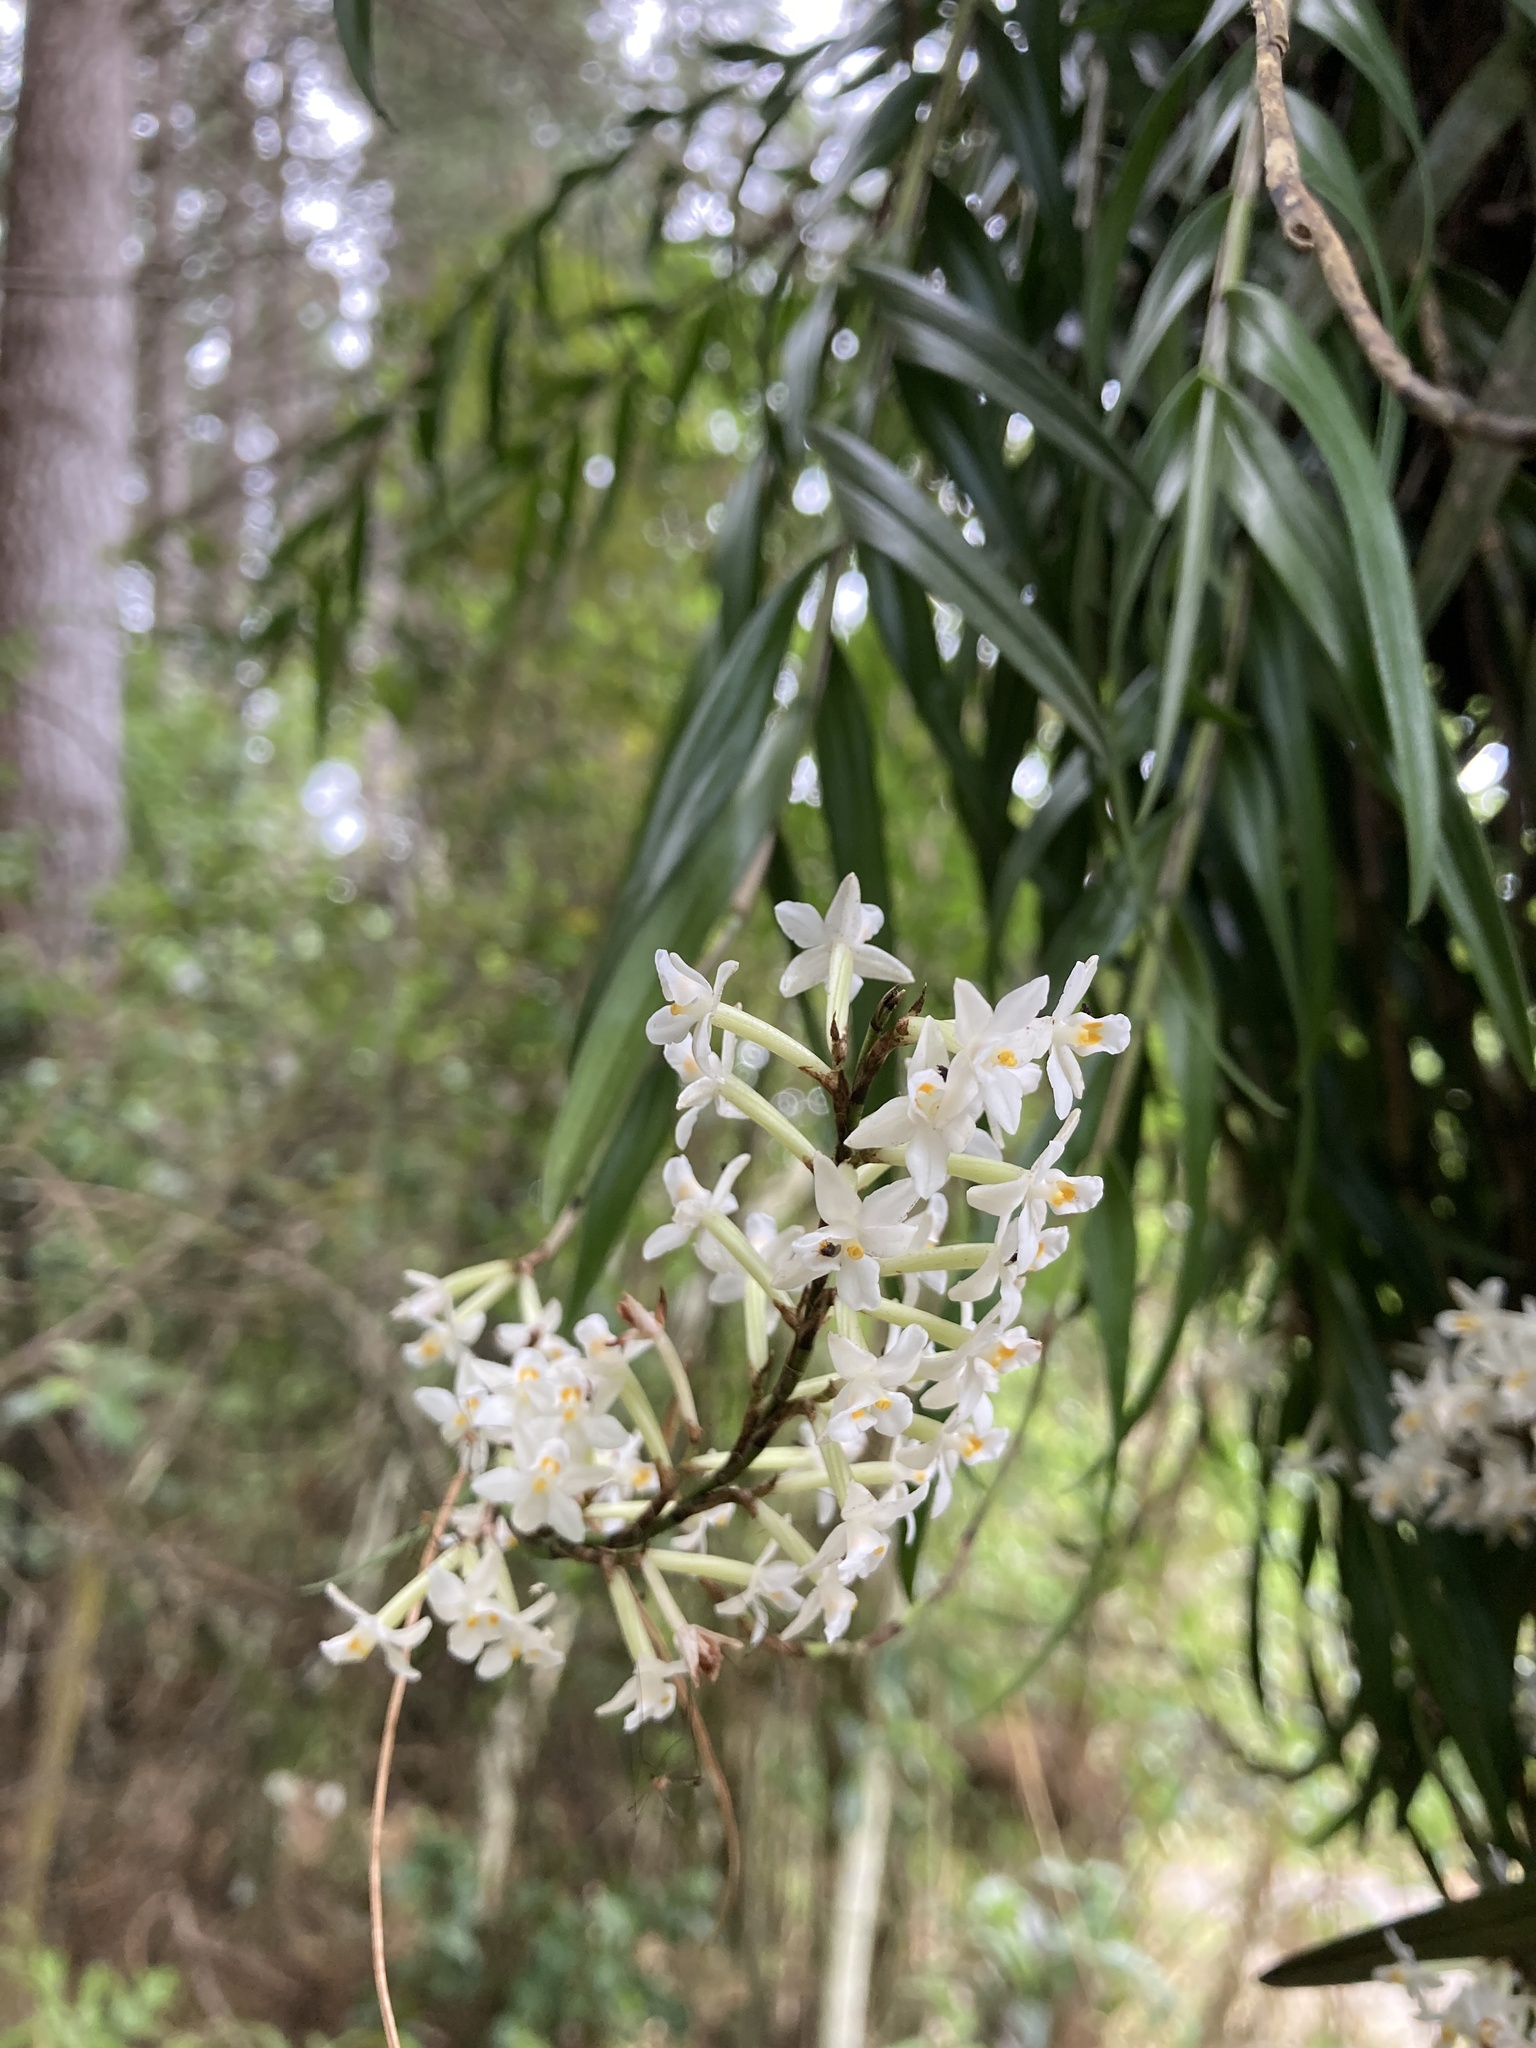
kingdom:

---+---

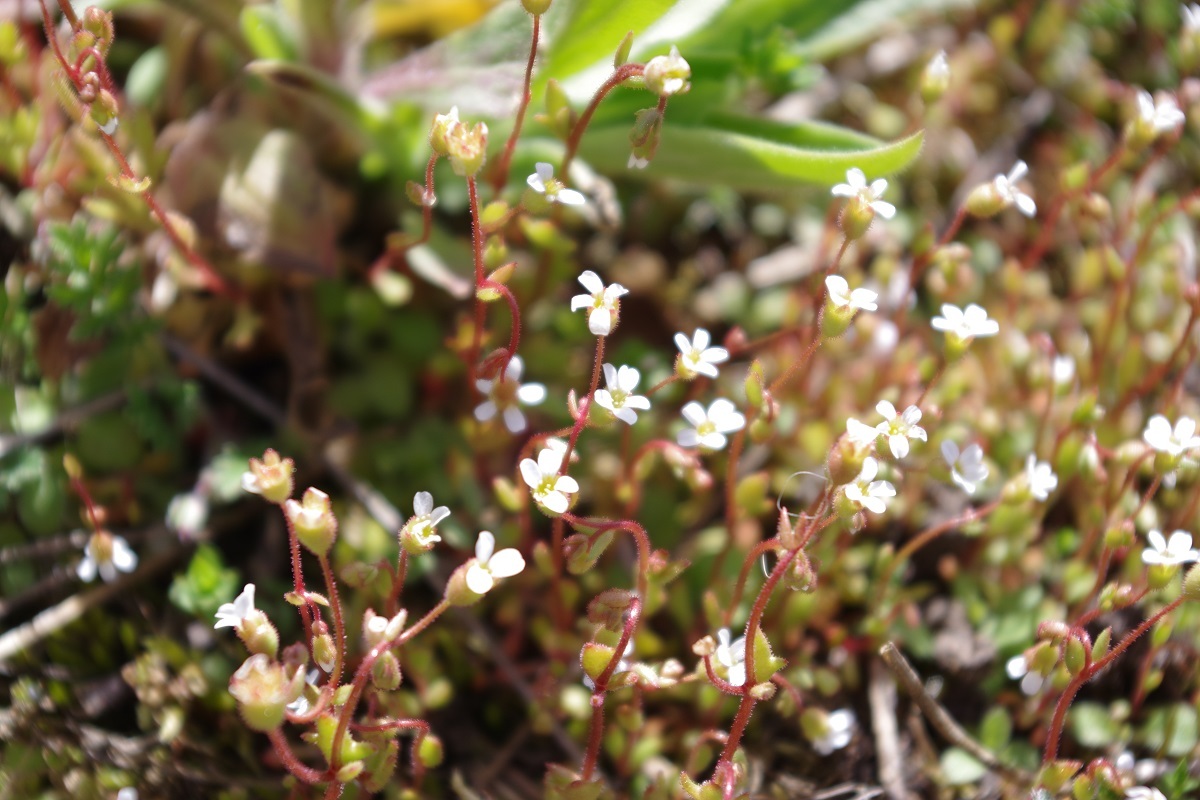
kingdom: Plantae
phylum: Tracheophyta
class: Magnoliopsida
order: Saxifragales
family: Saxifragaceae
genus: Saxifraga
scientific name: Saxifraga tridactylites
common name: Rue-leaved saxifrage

---+---

### SHORT TASK
Could you print, unchanged, the part of the data above that opens with the line containing "phylum: Tracheophyta" and closes with the line containing "common name: Rue-leaved saxifrage", including both of those lines?

### EXERCISE OUTPUT
phylum: Tracheophyta
class: Magnoliopsida
order: Saxifragales
family: Saxifragaceae
genus: Saxifraga
scientific name: Saxifraga tridactylites
common name: Rue-leaved saxifrage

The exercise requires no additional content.